To verify that the offline CP inflation bounds (described in Sec. 5.4) generalize across multiple reference trajectories, we compute the CKRS for three alternative reference trajectories and show that the resulting closed-loop trajectories remain within the computed set (Fig. 9). This indicates that a single offline CP calibration can be reused to efficiently inflate reachable sets computed online. We also visualize two of these CKRSs together with the obstacle that the quadrotor is navigating around (Fig. 10), showing that since the RSOAs do not intersect with the obstacle, the closed-loop system is guaranteed to avoid collision when tracking either reference.

8.3.8. ADDITIONAL RESULTS ON MUJOCO HOPPER SYSTEM.

Figure 11 illustrates the full state-space evolution of the 11-dimensional MuJoCo Hopper (Todorov et al., 2012) system during a forward hopping maneuver. This system poses a unique challenge due to its hybrid dynamics, characterized by non-smooth transitions during ground impacts. The periodic stability of the gait is clearly visible in the “height z” and “torso angle” trajectories, where the ScaRe-Kro framework successfully captures the complex dynamics associated with the flight and stance phases. Notably, while the position states exhibit tight confinement around the reference trajectory (dashed black line), the velocity dimensions (e.g., “Velocity Foot”) display a necessary inflation of the conformal bounds. This expansion correctly accounts for the instantaneous jumps in state caused by contact forces and modeling uncertainties at impact, yet the ground truth rollouts remain strictly contained within the predicted tube, validating the robustness of the Koopman tracking controller under discontinuous contact dynamics.

8.3.9. ADDITIONAL RESULTS ON MUJOCO SWIMMER SYSTEM.

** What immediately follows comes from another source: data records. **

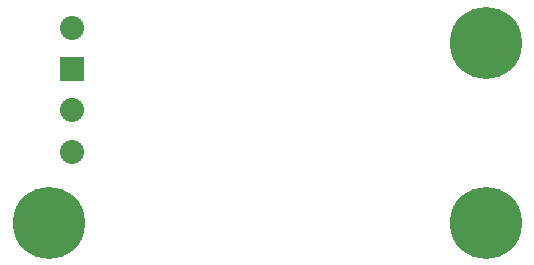
<source format=gbs>
G04 DipTrace 2.4.0.2*
%INBottomMask.GBS*%
%MOMM*%
%ADD18C,2.032*%
%ADD19R,2.032X2.032*%
%ADD23C,6.102*%
%FSLAX53Y53*%
G04*
G71*
G90*
G75*
G01*
%LNBotMask*%
%LPD*%
D18*
X12000Y-13750D3*
D19*
Y-17250D3*
D18*
Y-20750D3*
Y-24250D3*
D23*
X47000Y-15000D3*
Y-30250D3*
X10000D3*
M02*

</source>
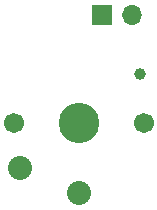
<source format=gbr>
%TF.GenerationSoftware,KiCad,Pcbnew,8.0.3*%
%TF.CreationDate,2024-09-08T13:54:04-04:00*%
%TF.ProjectId,FightPad_MICRO,46696768-7450-4616-945f-4d4943524f2e,rev?*%
%TF.SameCoordinates,Original*%
%TF.FileFunction,Soldermask,Bot*%
%TF.FilePolarity,Negative*%
%FSLAX46Y46*%
G04 Gerber Fmt 4.6, Leading zero omitted, Abs format (unit mm)*
G04 Created by KiCad (PCBNEW 8.0.3) date 2024-09-08 13:54:04*
%MOMM*%
%LPD*%
G01*
G04 APERTURE LIST*
%ADD10C,3.429000*%
%ADD11C,2.032000*%
%ADD12C,0.990600*%
%ADD13C,1.701800*%
%ADD14R,1.700000X1.700000*%
%ADD15O,1.700000X1.700000*%
G04 APERTURE END LIST*
D10*
%TO.C,SW1*%
X84350000Y-57710000D03*
D11*
X79350000Y-61510000D03*
X84350000Y-63610000D03*
D12*
X89570000Y-53510000D03*
D13*
X89850000Y-57710000D03*
X78850000Y-57710000D03*
%TD*%
D14*
%TO.C,J1*%
X86310000Y-48500000D03*
D15*
X88850000Y-48500000D03*
%TD*%
M02*

</source>
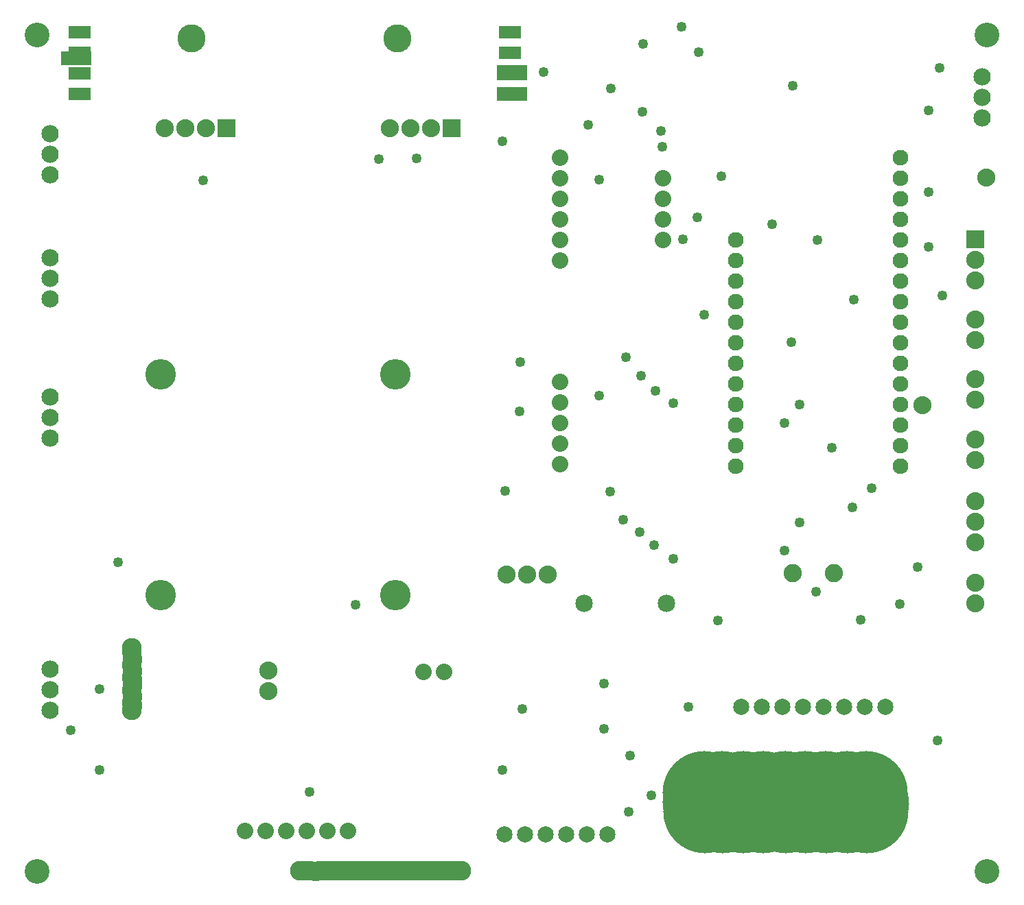
<source format=gts>
G04 MADE WITH FRITZING*
G04 WWW.FRITZING.ORG*
G04 DOUBLE SIDED*
G04 HOLES PLATED*
G04 CONTOUR ON CENTER OF CONTOUR VECTOR*
%ASAXBY*%
%FSLAX23Y23*%
%MOIN*%
%OFA0B0*%
%SFA1.0B1.0*%
%ADD10C,0.088000*%
%ADD11C,0.049370*%
%ADD12C,0.096614*%
%ADD13C,0.076000*%
%ADD14C,0.078583*%
%ADD15C,0.080000*%
%ADD16C,0.088551*%
%ADD17C,0.136614*%
%ADD18C,0.088028*%
%ADD19C,0.084000*%
%ADD20C,0.085000*%
%ADD21C,0.148425*%
%ADD22C,0.403700*%
%ADD23C,0.120236*%
%ADD24R,0.110000X0.060000*%
%ADD25R,0.087986X0.087944*%
%ADD26R,0.147778X0.067222*%
%ADD27R,0.147037X0.072963*%
%ADD28R,0.088000X0.088000*%
%LNMASK1*%
G90*
G70*
G54D10*
X4387Y2351D03*
G54D11*
X4416Y3783D03*
X4416Y3388D03*
X4419Y3120D03*
X391Y970D03*
X391Y578D03*
G54D12*
X2147Y87D03*
G54D13*
X4281Y2054D03*
X4281Y2154D03*
X4281Y2254D03*
X4281Y2354D03*
X4281Y2454D03*
X4281Y2554D03*
X4281Y2654D03*
X4281Y2754D03*
X4281Y2854D03*
X4281Y2954D03*
X4281Y3054D03*
X4281Y3154D03*
X4281Y3254D03*
X4281Y3354D03*
X4281Y3454D03*
X4281Y3554D03*
X3481Y3154D03*
X3481Y3054D03*
X3481Y2954D03*
X3481Y2854D03*
X3481Y2754D03*
X3481Y2654D03*
X3481Y2554D03*
X3481Y2454D03*
X3481Y2354D03*
X3481Y2254D03*
X3481Y2154D03*
X3481Y2054D03*
X4281Y2054D03*
X4281Y2154D03*
X4281Y2254D03*
X4281Y2354D03*
X4281Y2454D03*
X4281Y2554D03*
X4281Y2654D03*
X4281Y2754D03*
X4281Y2854D03*
X4281Y2954D03*
X4281Y3054D03*
X4281Y3154D03*
X4281Y3254D03*
X4281Y3354D03*
X4281Y3454D03*
X4281Y3554D03*
X3481Y3154D03*
X3481Y3054D03*
X3481Y2954D03*
X3481Y2854D03*
X3481Y2754D03*
X3481Y2654D03*
X3481Y2554D03*
X3481Y2454D03*
X3481Y2354D03*
X3481Y2254D03*
X3481Y2154D03*
X3481Y2054D03*
G54D14*
X2858Y263D03*
X2758Y263D03*
X2658Y263D03*
X2558Y263D03*
X2458Y263D03*
X2358Y263D03*
G54D15*
X2063Y1054D03*
X1963Y1054D03*
G54D16*
X3956Y1536D03*
X3756Y1536D03*
G54D14*
X4206Y886D03*
X4106Y886D03*
X4006Y886D03*
X3906Y886D03*
X3806Y886D03*
X3706Y886D03*
X3606Y886D03*
X3506Y886D03*
G54D15*
X1096Y281D03*
X1196Y281D03*
X1296Y281D03*
X1396Y281D03*
X1496Y281D03*
X1596Y281D03*
G54D17*
X1839Y4135D03*
X839Y4135D03*
G54D18*
X1801Y3698D03*
G54D10*
X1901Y3698D03*
X2001Y3698D03*
X2101Y3698D03*
G54D18*
X1801Y3698D03*
G54D10*
X1901Y3698D03*
X2001Y3698D03*
X2101Y3698D03*
G54D18*
X706Y3697D03*
G54D10*
X806Y3697D03*
X906Y3697D03*
X1006Y3697D03*
G54D18*
X706Y3697D03*
G54D10*
X806Y3697D03*
X906Y3697D03*
X1006Y3697D03*
G54D15*
X2629Y3355D03*
X3129Y3155D03*
X2629Y3155D03*
X2629Y3555D03*
X2629Y3055D03*
X2629Y3255D03*
X2629Y3455D03*
X3129Y3455D03*
X3129Y3355D03*
X3129Y3255D03*
X2628Y2065D03*
X2628Y2165D03*
X2628Y2265D03*
X2628Y2365D03*
X2628Y2465D03*
G54D10*
X2369Y1527D03*
X2469Y1527D03*
X2569Y1527D03*
G54D11*
X3294Y3266D03*
X895Y3443D03*
X3301Y4067D03*
X3217Y4191D03*
X3224Y3157D03*
X4484Y2883D03*
X2431Y2321D03*
X3411Y3463D03*
X3031Y4109D03*
X2546Y3971D03*
X4472Y3990D03*
X3659Y3232D03*
X4141Y1947D03*
X4048Y1854D03*
X4055Y2863D03*
X3877Y3153D03*
G54D12*
X1546Y87D03*
G54D11*
X3870Y1445D03*
G54D12*
X1571Y87D03*
G54D11*
X3719Y2263D03*
G54D12*
X1515Y87D03*
G54D11*
X3719Y1643D03*
X3791Y2355D03*
X3791Y1782D03*
X3751Y2659D03*
X2874Y3892D03*
X3758Y3905D03*
G54D12*
X1461Y87D03*
X1411Y87D03*
X1363Y87D03*
G54D10*
X4696Y3458D03*
G54D12*
X1961Y87D03*
G54D11*
X4279Y1386D03*
X2872Y1932D03*
G54D12*
X1754Y87D03*
X2093Y87D03*
G54D11*
X2360Y1933D03*
G54D12*
X2043Y87D03*
G54D11*
X250Y772D03*
G54D12*
X1986Y87D03*
G54D19*
X152Y1069D03*
X152Y969D03*
X152Y869D03*
X152Y1069D03*
X152Y969D03*
X152Y869D03*
G54D12*
X1938Y87D03*
G54D19*
X151Y2390D03*
X151Y2290D03*
X151Y2190D03*
X151Y2390D03*
X151Y2290D03*
X151Y2190D03*
G54D12*
X1882Y87D03*
G54D19*
X151Y3069D03*
X151Y2969D03*
X151Y2869D03*
X151Y3069D03*
X151Y2969D03*
X151Y2869D03*
X4677Y3749D03*
X4677Y3849D03*
X4677Y3949D03*
X4677Y3749D03*
X4677Y3849D03*
X4677Y3949D03*
X152Y3671D03*
X152Y3571D03*
X152Y3471D03*
X152Y3671D03*
X152Y3571D03*
X152Y3471D03*
G54D11*
X3394Y1303D03*
G54D12*
X1828Y87D03*
X1776Y87D03*
X1726Y87D03*
G54D11*
X2444Y875D03*
G54D12*
X1674Y87D03*
G54D11*
X4365Y1564D03*
G54D12*
X1621Y87D03*
G54D11*
X4087Y1307D03*
X3949Y2144D03*
X3028Y3779D03*
X3116Y3686D03*
G54D12*
X2118Y87D03*
X2013Y87D03*
G54D11*
X1747Y3549D03*
G54D12*
X1907Y87D03*
X1801Y87D03*
X1699Y87D03*
X1596Y87D03*
X1490Y87D03*
X1388Y87D03*
X2067Y87D03*
X1856Y87D03*
X1649Y87D03*
X1442Y85D03*
G54D11*
X2763Y3715D03*
X3125Y3608D03*
X2347Y3635D03*
X1931Y3550D03*
X3329Y2791D03*
G54D10*
X1210Y1061D03*
X1210Y961D03*
G54D11*
X3250Y885D03*
X2967Y648D03*
X2818Y2397D03*
X2817Y3449D03*
X1634Y1380D03*
X481Y1588D03*
X2433Y2560D03*
X2934Y1795D03*
X2947Y2586D03*
X3013Y1736D03*
X3020Y2494D03*
X3085Y1670D03*
X3092Y2421D03*
X3178Y1604D03*
X3178Y2362D03*
G54D20*
X2743Y1388D03*
X3143Y1388D03*
G54D11*
X2348Y578D03*
X4460Y720D03*
X2840Y778D03*
X2840Y999D03*
X3072Y456D03*
X1411Y470D03*
X2962Y373D03*
G54D21*
X1827Y2502D03*
X1827Y1427D03*
X689Y2502D03*
X689Y1427D03*
G54D12*
X549Y867D03*
X549Y1172D03*
X549Y1156D03*
X549Y964D03*
X550Y934D03*
X550Y989D03*
X549Y903D03*
X550Y890D03*
X549Y1028D03*
X549Y1089D03*
X550Y1015D03*
X550Y1059D03*
X550Y1114D03*
G54D22*
X4117Y375D03*
X4115Y469D03*
X3821Y375D03*
X3819Y469D03*
X4024Y375D03*
X4022Y469D03*
X3519Y375D03*
X3517Y469D03*
X3921Y375D03*
X3919Y469D03*
X3723Y375D03*
X3721Y469D03*
X3615Y375D03*
X3613Y469D03*
X4121Y414D03*
X3327Y422D03*
X3330Y375D03*
X3328Y469D03*
X3416Y375D03*
X3414Y469D03*
G54D23*
X4702Y86D03*
X4702Y4150D03*
X86Y4150D03*
X86Y86D03*
G54D10*
X4645Y2477D03*
X4645Y2377D03*
X4644Y1487D03*
X4644Y1387D03*
X4644Y1886D03*
X4644Y1786D03*
X4644Y1686D03*
X4644Y2185D03*
X4644Y2085D03*
X4644Y2769D03*
X4644Y2669D03*
X4645Y3157D03*
X4645Y3057D03*
X4645Y2957D03*
G54D23*
X4702Y86D03*
G54D24*
X2384Y4165D03*
X2384Y4065D03*
X2384Y3965D03*
X2384Y3865D03*
X294Y3865D03*
X294Y3965D03*
X294Y4065D03*
X294Y4165D03*
G54D25*
X2101Y3698D03*
X2101Y3698D03*
X1006Y3697D03*
X1006Y3697D03*
G54D26*
X277Y4039D03*
X2395Y3866D03*
G54D27*
X2394Y3967D03*
G54D28*
X4645Y3157D03*
G04 End of Mask1*
M02*
</source>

Figure 12 presents the component-wise reachability analysis for the 28-dimensional MuJoCo Swimmer Todorov et al. (2012), representing the most high-dimensional validation of our framework. The plots display the highly coupled, undulatory gait required for locomotion, evidenced by the phaseshifted oscillations across the chain of link joints and velocities. Despite the significant increase in state dimensionality, the CKRS maintain consistent coverage of the closed-loop trajectories across all 28 dimensions. The uniform tightness of the bounds across the swimmer link segments confirms that the learned globally-linear dynamics structure effectively encodes the multi-body dynamics, enabling safe, long-horizon verification for complex, articulated robots while maintaining tractable computation.